Les autorités de la transition veulent à tout prix faire annuler la marche pacifique des Forces vives de Guinée prévue le 9 mars. Une délégation du secrétariat général des Affaires religieuses a rencontré l’Alliance nationale pour l’alternance et la démocratie (ANAD) le 6 mars, pour solliciter un report.
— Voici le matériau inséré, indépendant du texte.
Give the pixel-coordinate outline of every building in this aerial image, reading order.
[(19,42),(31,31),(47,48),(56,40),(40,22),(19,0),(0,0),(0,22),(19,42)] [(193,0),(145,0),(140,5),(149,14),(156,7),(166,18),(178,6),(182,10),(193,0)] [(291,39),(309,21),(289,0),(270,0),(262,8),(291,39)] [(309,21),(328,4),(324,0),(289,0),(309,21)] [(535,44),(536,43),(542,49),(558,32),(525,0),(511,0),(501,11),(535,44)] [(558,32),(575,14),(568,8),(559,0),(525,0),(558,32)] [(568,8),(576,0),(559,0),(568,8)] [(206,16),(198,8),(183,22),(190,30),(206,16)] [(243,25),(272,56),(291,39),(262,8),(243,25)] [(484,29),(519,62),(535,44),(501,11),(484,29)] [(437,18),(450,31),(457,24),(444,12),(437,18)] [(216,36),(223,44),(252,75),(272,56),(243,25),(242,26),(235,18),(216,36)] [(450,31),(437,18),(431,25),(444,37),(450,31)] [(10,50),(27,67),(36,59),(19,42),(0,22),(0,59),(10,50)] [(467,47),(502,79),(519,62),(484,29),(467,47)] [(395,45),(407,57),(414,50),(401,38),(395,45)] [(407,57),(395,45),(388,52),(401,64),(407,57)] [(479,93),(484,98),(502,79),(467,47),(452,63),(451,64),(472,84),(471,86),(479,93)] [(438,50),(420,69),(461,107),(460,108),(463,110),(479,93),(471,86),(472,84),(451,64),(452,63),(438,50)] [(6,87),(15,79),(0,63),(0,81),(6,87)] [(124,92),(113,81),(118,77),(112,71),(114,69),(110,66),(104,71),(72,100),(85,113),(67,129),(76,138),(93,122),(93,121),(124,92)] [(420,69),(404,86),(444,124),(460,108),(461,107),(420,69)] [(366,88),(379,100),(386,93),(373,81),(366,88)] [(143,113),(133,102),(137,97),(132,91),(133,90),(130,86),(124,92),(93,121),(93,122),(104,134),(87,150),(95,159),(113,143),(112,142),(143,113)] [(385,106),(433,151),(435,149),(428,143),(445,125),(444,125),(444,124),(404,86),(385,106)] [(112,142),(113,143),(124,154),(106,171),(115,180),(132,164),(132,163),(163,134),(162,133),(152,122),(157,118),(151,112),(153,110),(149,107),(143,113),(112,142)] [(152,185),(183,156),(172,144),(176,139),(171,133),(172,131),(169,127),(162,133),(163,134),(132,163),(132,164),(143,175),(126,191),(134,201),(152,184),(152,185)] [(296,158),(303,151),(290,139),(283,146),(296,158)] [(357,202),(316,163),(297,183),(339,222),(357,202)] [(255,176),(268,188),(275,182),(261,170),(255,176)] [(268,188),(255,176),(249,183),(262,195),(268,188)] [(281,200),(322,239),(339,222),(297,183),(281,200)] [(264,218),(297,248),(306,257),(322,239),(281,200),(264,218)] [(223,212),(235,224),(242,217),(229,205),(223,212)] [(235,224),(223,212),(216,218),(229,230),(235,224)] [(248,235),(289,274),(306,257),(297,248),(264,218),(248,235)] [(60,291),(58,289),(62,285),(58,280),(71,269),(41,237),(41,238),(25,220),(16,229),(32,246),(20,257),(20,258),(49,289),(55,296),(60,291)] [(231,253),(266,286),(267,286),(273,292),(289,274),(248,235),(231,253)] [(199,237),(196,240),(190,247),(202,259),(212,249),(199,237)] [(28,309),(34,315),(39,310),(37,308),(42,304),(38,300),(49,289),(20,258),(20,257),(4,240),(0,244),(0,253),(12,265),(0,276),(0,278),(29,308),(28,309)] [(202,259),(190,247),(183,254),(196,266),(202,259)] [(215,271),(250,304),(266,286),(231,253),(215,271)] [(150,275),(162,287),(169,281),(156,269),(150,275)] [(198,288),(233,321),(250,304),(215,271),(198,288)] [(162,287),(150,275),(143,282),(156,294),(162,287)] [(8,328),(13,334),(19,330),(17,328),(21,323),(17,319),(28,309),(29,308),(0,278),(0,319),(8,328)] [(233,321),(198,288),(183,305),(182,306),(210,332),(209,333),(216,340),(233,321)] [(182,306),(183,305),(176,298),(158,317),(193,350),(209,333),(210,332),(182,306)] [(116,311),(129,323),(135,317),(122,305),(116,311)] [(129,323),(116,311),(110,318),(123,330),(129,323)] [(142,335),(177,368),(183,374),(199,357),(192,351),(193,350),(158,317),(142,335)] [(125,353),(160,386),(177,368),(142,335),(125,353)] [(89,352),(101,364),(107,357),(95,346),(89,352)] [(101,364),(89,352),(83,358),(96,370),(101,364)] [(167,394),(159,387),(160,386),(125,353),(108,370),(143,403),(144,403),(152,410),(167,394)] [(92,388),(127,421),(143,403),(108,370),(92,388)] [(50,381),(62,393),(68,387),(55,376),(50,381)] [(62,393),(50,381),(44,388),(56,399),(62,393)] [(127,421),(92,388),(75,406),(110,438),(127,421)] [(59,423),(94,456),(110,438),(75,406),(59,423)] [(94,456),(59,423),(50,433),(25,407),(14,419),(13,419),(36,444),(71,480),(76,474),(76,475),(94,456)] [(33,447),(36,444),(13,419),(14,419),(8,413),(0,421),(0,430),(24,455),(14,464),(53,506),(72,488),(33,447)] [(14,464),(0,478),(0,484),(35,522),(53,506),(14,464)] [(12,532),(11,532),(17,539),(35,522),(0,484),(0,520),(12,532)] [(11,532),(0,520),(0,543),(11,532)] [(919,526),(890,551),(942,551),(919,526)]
Les Forces vives de Guinée n’avancent plus masquées. Alors que l’ANAD, le FNDC-politique, le RPG arc-en-ciel et consort se contentaient d’apporter leur soutien aux manifestations à l’appel du FDNC, ces entités, réunies au sein des Forces vives de Guinée, décident de franchir un cap, en appelant elles-mêmes les Guinéens à manifester le 9 mars. Les FVG comptent ainsi exiger l’arrêt des harcèlements judiciaires des acteurs de la société civile et leaders politiques, l’application sans délai des décisions du dernier sommet de la CEDEAO tenu à Addis-Abeba… Demandant un dialogue inclusif et crédible avec les forces vives de la nation pour définir de manière consensuelle les conditions du retour à l’ordre constitutionnel. Elles veulent également obtenir la levée de la suspension des manifestations pacifiques dans les rues et sur les places publiques. Ces acteurs sont également déterminés à obtenir un dialogue avec le CRND sous l’égide de la CEDEAO.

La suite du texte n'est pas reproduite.